- Genre: Horror
- Created by: Amjad Ibrahim
- Written by: Amjad Ibrahim
- Screenplay by: Amjad Ibrahim
- Directed by: Amjad Ibrahim
- Starring: Ahmed Azmeel; Sheela Najeeb; Zeenath Abbas; Ahmed Shaaz; Irufana Ibrahim; Mariyam Haleem;

Production
- Producers: Hussain Munawwar Abdulla Hafiz Mohamed Mirusam
- Cinematography: Mohamed Aiman
- Editor: Rafhan Shareef
- Running time: 19 minutes

Original release
- Network: Baiskoafu
- Release: 10 May – 11 June 2019

= Shhh (web series) =

Shhh is a Maldivian horror web television series developed for Baiskoafu by Amjad Ibrahim. It revolves around the haunting of a newly married couple. The series is produced by Hussain Munawwar, Abdulla Hafiz and Mohamed Mirusam.

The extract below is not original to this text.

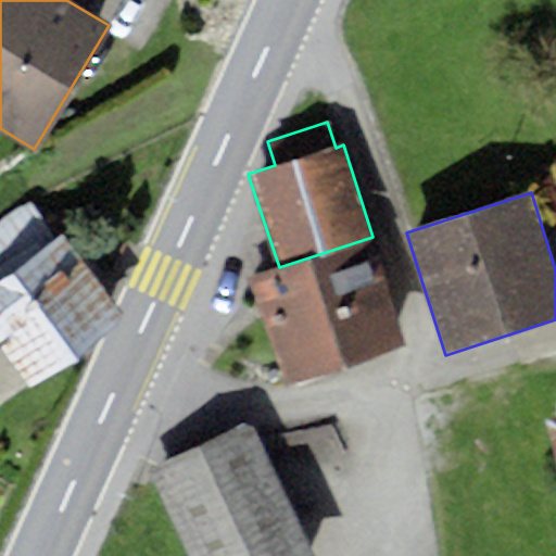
[(119,317),(30,196),(0,217),(0,341),(3,345),(30,382),(119,317)]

The series stars Ahmed Azmeel, Sheela Najeeb, Zeenath Abbas, Ahmed Shaaz, Irufana Ibrahim and Mariyam Haleem pivotal roles. The first episode of the series was released on Baiskoafu on 10 May 2019.

==Cast and characters==
- Ahmed Azmeel as Sunil (5 episodes)
- Sheela Najeeb as Ram (2 episodes)
- Zeenath Abbas as Reesha (2 episodes)
- Ahmed Shaaz as Alifulhube (5 episodes)
- Irufana Ibrahim as Lucian (1 episode)
- Mariyam Haleem as Lucian's mother (2 episodes)
- Ali Nadheeh as Sunil's friend (1 episode)

==Episodes==

| No. in season | Title | Directed by | Original release date |
| 1 | "Episode 01" | Amjad Ibrahim | May 10, 2019 |
Reesha (Zeenath Abbas), after marrying Sunil (Ahmed Azmeel) temporarily moves to his house for a week and is terrified upon meeting the house owner, Alifulhube (Ahmed Shaaz) who sets strange rules to be followed by tenants; forbidding them from leaving and entering their room during the night time. Reesha begs Sunil to search for another place to stay though he tries to convince Reesha on staying. The first night, Reesha wakes up to a horrifying growling sound.
| 2 | "Episode 02" | Amjad Ibrahim | May 17, 2019 |
Reesha is petrified on seeing Alifulhube's face and helplessly stays the whole night awake. The next morning Sunil and Alifulhube have a conversation which inclines their past relationship and involvement. It is later revealed that Reesha and Sunil are not yet married but in a relationship. Meanwhile, Reesha discovers a closet full of wardrobes and a mobile phone. Alifulhube insists the couple on taking breakfast at home. While Reesha is in the kitchen she is stabbed to death by Sunil.
| 3 | "Episode 03" | Amjad Ibrahim | May 24, 2019 |
Reesha is being fed to an "undefined animal" which makes the horrifying growling sound when hungry. Sunil preys another woman, Lucian (Irufana Ibrahim) and brings her into the house while introducing Alifulhube as his uncle. Lucian plans her marriage with Sunil which is to be held in the following week. While she is making coffee in the kitchen, Sunil attacks her on the head with a hammer and she dies.
| 4 | "Episode 04" | Amjad Ibrahim | May 31, 2019 |
Lucian's belongings are incinerated and Sunil informs Lucian's mother that they are departing to abroad in a while. Meanwhile Ram (Sheela Najeeb) moves into Sunil's house and experiences weird incidents.
| 5 | "Episode 05" | Amjad Ibrahim | June 11, 2019 |
Ram is terrified on discovering a knife in the bathroom. Alibe warns Sunil to get rid of Ram as soon as possible. Ram suspects that Sunil and Alibe are hiding something from her. The following night, when both Sunil and Alibe are sleeping, Ram sneaks into the room where the growling sound was coming from.

==Development==
In April 2019, it was announced that Baiskoafu has collaborated with Amjad Ibrahim for a horror web series starring Sheela Najeeb, Ahmed Azmeel, Zeenath Abbas and Irufana Ibrahim. Entire series was filmed in Hulhumale. In an interview, talking about his first web series, Amjad Ibrahim stated; "considering the advancement in technology, this series is created for the digital audience and we have created never-seen-before horror scenes in this series thanks the young intellect in our crew".

==Release==
The first episode among the five episodes from the first season was released on 10 May 2019, on the occasion of 1440 Ramadan. Director Amjad Ibrahim revealed his intention of renewing the series for a second season based on its popularity. A new episode is scheduled to release on Friday 21:00 of every week.